-- Start Supplied text --

Although the pistons (98) in the preferred embodiment are round,
they may also be elongated or may be any other shape and a set of
pistons (98) may include only one piston (98). The stabilizer
elements may also include stabilizer blades which in the preferred
embodiment may be connected to the sets of pistons (98) and in
particular to the outer radial surfaces (104) of the pistons (98).
The stabilizer blades if used may be of any suitable shape,
configuration or material.
The first stabilizer (30) may also include an adjustable sleeve
associated with the stabilizer elements which is capable of
rotation relative to the stabilizer elements so that the first
stabilizer (30) of the present invention can function as a
non-rotating sleeve type adjustable gauge stabilizer.
The lower mandrel (96) and its associated components provide an
indexing mechanism to facilitate movement of the first stabilizer
(30) between various positions. In the preferred embodiment, the
first stabilizer (30) may be moved between a retracted position, an
extended position and a rest position. A tubular barrel cam (116)
is rotatably mounted. on the lower mandrel (96) and is supported by
an upper thrust bearing (118) and a lower thrust bearing (120). The
barrel cam (116) is thus contained in the mandrel chamber (80) and
is capable of rotation relative to the mandrel (32). Referring to
FIG. 22, the barrel cam (116) includes a continuous groove (122)
around its external circumference. A first position (124) in the
groove (122) corresponds to a first maximum downward position of
the mandrel (32) in which the first stabilizer (30) is in the
retracted position. A second position (126) in the groove (122)
corresponds to a second maximum downward position of the mandrel
(32) in which the first stabilizer (30) is in the extended
position. A third position (128) in the groove (122) corresponds to
a maximum upward position of the mandrel in which the first
stabilizer (30) is in the rest position. There are two locations in
the groove (122) corresponding to each of the first position (124),
the second position (126) and the third position (128), with the
two locations being separated by 180.degree.. The groove (122)
varies in depth about the circumference of the barrel cam
(116).
The barrel cam further includes a first shoulder (132) at each of
the two first positions (124) in the groove (122), a second
shoulder (134) at each of the two second positions (126) in the
groove (122), and a third shoulder (136) at each of the two third
positions (128) in the groove (122).
The barrel cam (116) is held on the lower mandrel (96) by a barrel
cam nut (130) which is connected to the lower mandrel (96) with a
threaded connection and held in place with set screws (131).
In the preferred embodiment, the piston housing (50) includes a
pair of barrel cam bushings (138) which are separated by 1800.
These barrel cam bushings (138) protrude into the mandrel chamber
(80) adjacent to the barrel cam (116). At least one of these barrel
cam bushings (138) is equipped with a barrel cam pin (140) which
also protrudes into the mandrel chamber (80) for engagement with
the groove (122) in the barrel cam (116). The barrel cam pin (140)
is spring loaded so that it is urged into the mandrel chamber (80)
but is capable of limited radial movement in order to enable it to
move in the groove (122) about the entire circumference of the
barrel cam (116) as the barrel cam (116) rotates relative to the
mandrel (32) and the housing (22).

-- End Supplied text --

Problem 1: According to the stabilizer text, what three positions can the first stabilizer be moved between in the preferred embodiment?

-- Start Excerpted records --

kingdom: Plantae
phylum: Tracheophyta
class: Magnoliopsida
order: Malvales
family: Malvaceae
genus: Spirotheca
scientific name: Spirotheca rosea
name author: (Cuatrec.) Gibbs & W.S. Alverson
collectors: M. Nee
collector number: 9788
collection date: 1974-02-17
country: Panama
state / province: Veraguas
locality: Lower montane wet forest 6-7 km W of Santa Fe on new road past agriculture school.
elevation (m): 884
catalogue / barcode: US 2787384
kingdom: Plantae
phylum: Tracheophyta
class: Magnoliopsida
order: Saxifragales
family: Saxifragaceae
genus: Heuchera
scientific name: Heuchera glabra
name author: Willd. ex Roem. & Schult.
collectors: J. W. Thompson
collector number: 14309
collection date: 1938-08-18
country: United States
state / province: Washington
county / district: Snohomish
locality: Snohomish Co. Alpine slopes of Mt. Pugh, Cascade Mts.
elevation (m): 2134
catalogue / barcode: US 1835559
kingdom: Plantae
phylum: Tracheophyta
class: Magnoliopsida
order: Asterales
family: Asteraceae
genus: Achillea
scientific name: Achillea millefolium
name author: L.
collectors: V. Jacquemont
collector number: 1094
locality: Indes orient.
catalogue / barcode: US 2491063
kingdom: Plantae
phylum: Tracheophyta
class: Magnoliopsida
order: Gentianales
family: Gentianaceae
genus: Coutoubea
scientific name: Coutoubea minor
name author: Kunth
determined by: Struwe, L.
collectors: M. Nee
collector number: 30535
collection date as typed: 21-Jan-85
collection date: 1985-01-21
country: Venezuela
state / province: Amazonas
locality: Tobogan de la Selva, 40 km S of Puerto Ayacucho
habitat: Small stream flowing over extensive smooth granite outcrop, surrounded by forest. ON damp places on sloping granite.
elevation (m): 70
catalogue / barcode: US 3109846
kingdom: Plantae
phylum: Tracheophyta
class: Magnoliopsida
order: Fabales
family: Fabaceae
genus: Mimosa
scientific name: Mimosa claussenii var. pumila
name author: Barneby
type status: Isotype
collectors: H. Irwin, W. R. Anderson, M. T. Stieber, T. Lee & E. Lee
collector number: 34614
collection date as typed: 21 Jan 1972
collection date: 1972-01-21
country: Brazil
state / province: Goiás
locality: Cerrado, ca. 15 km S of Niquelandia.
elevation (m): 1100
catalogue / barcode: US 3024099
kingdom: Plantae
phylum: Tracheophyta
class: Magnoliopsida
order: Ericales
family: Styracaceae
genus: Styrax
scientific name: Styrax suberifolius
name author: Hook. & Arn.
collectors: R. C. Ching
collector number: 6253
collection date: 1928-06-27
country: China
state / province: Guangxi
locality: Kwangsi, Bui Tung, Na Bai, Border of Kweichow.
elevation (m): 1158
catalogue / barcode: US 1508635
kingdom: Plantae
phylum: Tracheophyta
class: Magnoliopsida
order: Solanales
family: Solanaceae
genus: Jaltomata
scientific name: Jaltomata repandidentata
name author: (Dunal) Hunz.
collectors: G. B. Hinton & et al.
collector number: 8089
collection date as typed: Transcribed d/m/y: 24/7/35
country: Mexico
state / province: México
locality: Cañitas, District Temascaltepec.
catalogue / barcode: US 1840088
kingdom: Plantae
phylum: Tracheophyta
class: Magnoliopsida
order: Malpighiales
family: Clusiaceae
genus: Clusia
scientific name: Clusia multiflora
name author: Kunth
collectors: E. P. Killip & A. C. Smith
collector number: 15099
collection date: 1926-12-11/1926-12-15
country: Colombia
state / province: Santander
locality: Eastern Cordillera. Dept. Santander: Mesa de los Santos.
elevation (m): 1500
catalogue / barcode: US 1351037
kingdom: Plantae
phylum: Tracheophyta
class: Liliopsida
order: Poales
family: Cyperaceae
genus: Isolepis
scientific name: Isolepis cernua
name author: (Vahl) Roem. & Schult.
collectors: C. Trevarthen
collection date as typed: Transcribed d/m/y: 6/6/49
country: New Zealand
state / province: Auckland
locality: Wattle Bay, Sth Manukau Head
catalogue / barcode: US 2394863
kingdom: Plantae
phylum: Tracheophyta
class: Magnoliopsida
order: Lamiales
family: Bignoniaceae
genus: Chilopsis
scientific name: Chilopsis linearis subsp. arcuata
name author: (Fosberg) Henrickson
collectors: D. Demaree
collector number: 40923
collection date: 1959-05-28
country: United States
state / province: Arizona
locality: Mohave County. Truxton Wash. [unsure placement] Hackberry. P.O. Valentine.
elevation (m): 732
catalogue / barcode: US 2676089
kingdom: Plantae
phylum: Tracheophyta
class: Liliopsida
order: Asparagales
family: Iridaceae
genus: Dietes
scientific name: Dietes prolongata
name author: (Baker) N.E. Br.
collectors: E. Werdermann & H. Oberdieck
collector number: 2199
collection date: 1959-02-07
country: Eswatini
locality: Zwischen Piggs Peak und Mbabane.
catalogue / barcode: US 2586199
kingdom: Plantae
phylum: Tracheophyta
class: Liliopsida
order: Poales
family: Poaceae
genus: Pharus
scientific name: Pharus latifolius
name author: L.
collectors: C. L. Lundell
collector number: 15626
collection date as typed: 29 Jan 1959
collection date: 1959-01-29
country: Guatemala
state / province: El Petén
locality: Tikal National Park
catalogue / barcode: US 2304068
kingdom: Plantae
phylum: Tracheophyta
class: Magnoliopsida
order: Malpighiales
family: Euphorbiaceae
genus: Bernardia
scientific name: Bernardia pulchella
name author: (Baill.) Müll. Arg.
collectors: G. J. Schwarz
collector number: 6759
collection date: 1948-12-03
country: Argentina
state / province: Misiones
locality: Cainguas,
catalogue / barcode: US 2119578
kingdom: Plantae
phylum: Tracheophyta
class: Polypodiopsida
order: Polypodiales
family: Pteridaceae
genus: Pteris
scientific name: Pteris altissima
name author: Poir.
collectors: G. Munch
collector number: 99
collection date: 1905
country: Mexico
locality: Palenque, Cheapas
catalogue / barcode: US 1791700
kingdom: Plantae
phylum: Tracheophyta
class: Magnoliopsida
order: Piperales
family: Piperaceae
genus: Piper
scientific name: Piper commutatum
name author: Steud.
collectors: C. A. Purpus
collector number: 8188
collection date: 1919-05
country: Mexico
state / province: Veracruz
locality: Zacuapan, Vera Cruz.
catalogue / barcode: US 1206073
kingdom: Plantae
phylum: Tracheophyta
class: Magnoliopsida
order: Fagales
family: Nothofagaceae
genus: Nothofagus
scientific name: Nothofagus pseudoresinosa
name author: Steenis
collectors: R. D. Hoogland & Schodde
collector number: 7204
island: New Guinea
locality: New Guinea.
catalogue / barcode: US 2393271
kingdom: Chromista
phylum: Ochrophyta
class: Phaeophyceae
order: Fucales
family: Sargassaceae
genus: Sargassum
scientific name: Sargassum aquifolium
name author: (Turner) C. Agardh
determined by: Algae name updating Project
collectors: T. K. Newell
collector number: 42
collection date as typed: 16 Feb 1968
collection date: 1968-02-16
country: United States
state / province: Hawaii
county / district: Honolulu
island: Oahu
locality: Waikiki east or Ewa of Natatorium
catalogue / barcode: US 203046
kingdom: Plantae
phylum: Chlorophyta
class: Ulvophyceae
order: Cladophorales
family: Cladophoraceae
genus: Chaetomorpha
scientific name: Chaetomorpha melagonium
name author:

-- End Excerpted records --

Problem 2: Quote the records from their first line up to and including the line with "state / province: Veraguas".

Correct output 1: A retracted position, an extended position and a rest position.

Correct output 2:
kingdom: Plantae
phylum: Tracheophyta
class: Magnoliopsida
order: Malvales
family: Malvaceae
genus: Spirotheca
scientific name: Spirotheca rosea
name author: (Cuatrec.) Gibbs & W.S. Alverson
collectors: M. Nee
collector number: 9788
collection date: 1974-02-17
country: Panama
state / province: Veraguas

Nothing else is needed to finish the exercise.